The net domestic product (NDP) is an annual measure of the economic output of a nation that is adjusted to account for depreciation, calculated by subtracting depreciation from the gross domestic product (GDP).

Breaking down a Net Domestic Product (NDP)

Net domestic product accounts for capital that has been consumed over the year in the form of housing, vehicle, or machinery deterioration. The depreciation accounted for is often referred to as capital consumption allowance and represents the amount needed to replace those depreciated assets.

Why Net Domestic Product Is Used

Though the gross domestic product is frequently cited when assessing the economic health of a country, net domestic product puts into perspective the pace at which capital goods degrade and must be replaced.

The frequency and scope of such replacements can vary by type of capital assets. Machinery that is put to regular use may need parts replaced regularly until the entire piece of equipment is no longer usable. While that may take many years, barring unexpected damage or defects, there is a cycle of equipment failure and replacement. Part of the machinery in a factory’s production line may need to be replaced while another set of similar machines continues to function within the same factory. The acquisition of the replacement machinery would be factored into the depreciation aspect of the net domestic product.

That differs from an expansion of factory operations—for example, if a new site is opened, adding to the total number of factories. The acquisition of new machines for the new factory would represent a gain because the demand was driven by the need to increase the scope of the operations rather serve as a replacement. This would mean the purchased machine would qualify as a gain for the net domestic product.

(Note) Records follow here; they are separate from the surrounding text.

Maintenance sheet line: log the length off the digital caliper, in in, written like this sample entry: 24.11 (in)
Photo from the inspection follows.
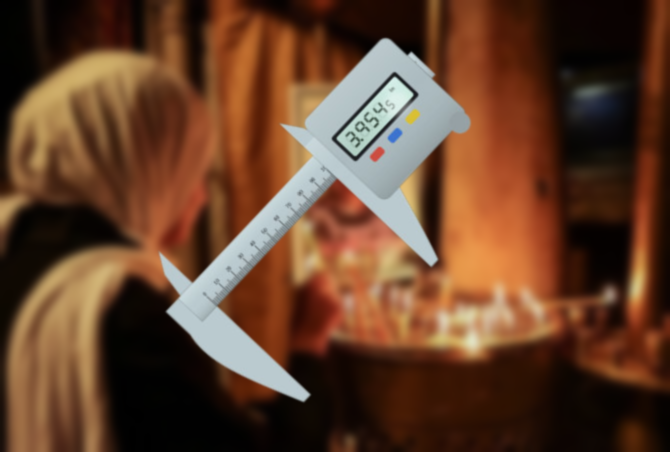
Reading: 3.9545 (in)
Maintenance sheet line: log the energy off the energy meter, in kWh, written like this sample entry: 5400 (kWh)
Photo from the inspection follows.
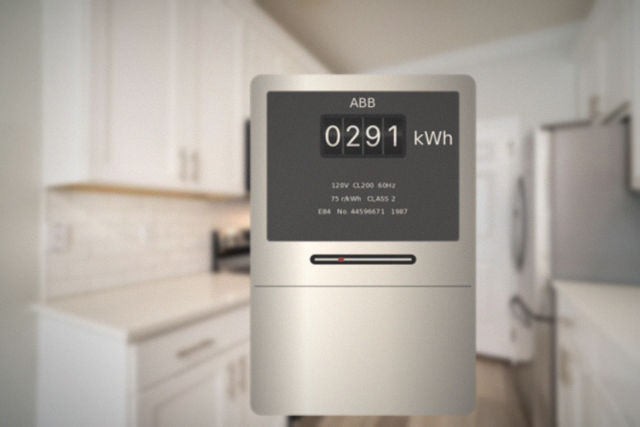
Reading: 291 (kWh)
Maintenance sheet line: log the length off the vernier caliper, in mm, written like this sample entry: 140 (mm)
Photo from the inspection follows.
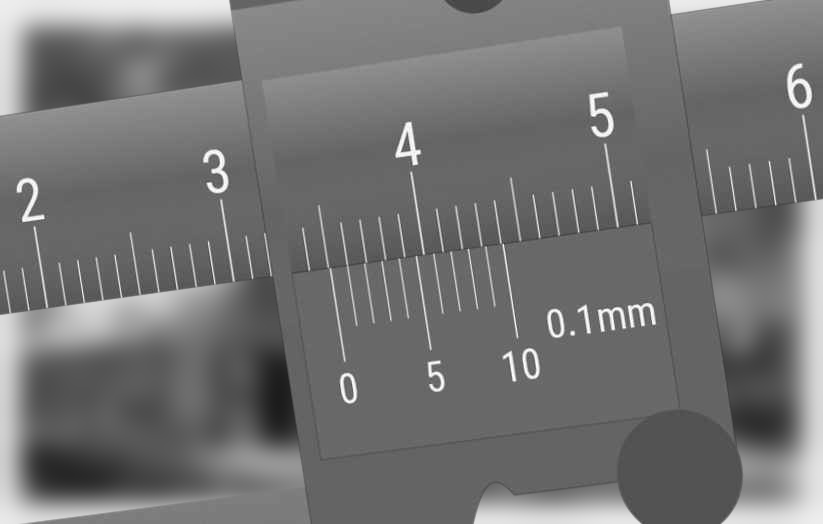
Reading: 35.1 (mm)
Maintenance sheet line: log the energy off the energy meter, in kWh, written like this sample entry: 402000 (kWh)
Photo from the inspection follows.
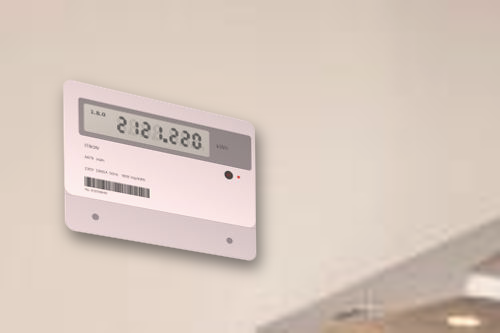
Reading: 2121.220 (kWh)
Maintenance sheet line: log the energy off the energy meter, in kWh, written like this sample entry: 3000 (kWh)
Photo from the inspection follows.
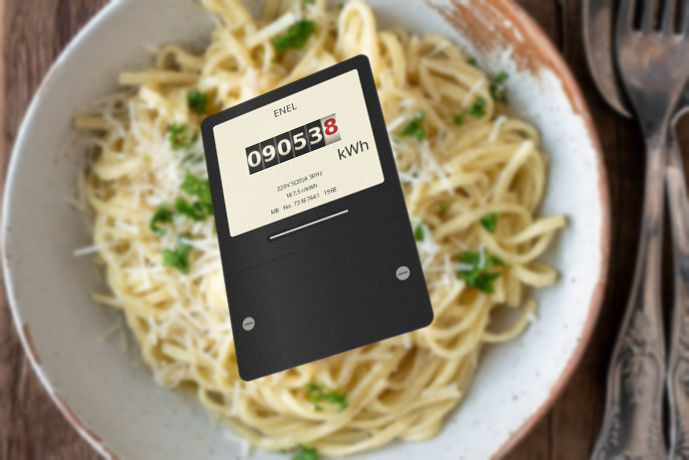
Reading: 9053.8 (kWh)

The construction of new homes in on previously unused real estate can also represent a gain for the net domestic product if the residences are not intended to replace defunct or demolished property. For example, in many urban areas, efforts may be made to repurpose underutilized real estate that has fallen into disrepair. Instead of expanding the sprawl of the city, older buildings might be torn down and replaced by new construction intended to fill the same use case as the predecessor building. Such an example would qualify as depreciation and replacement. By contrast, if a new housing community is developed, the construction of residences would be contributory to net domestic product.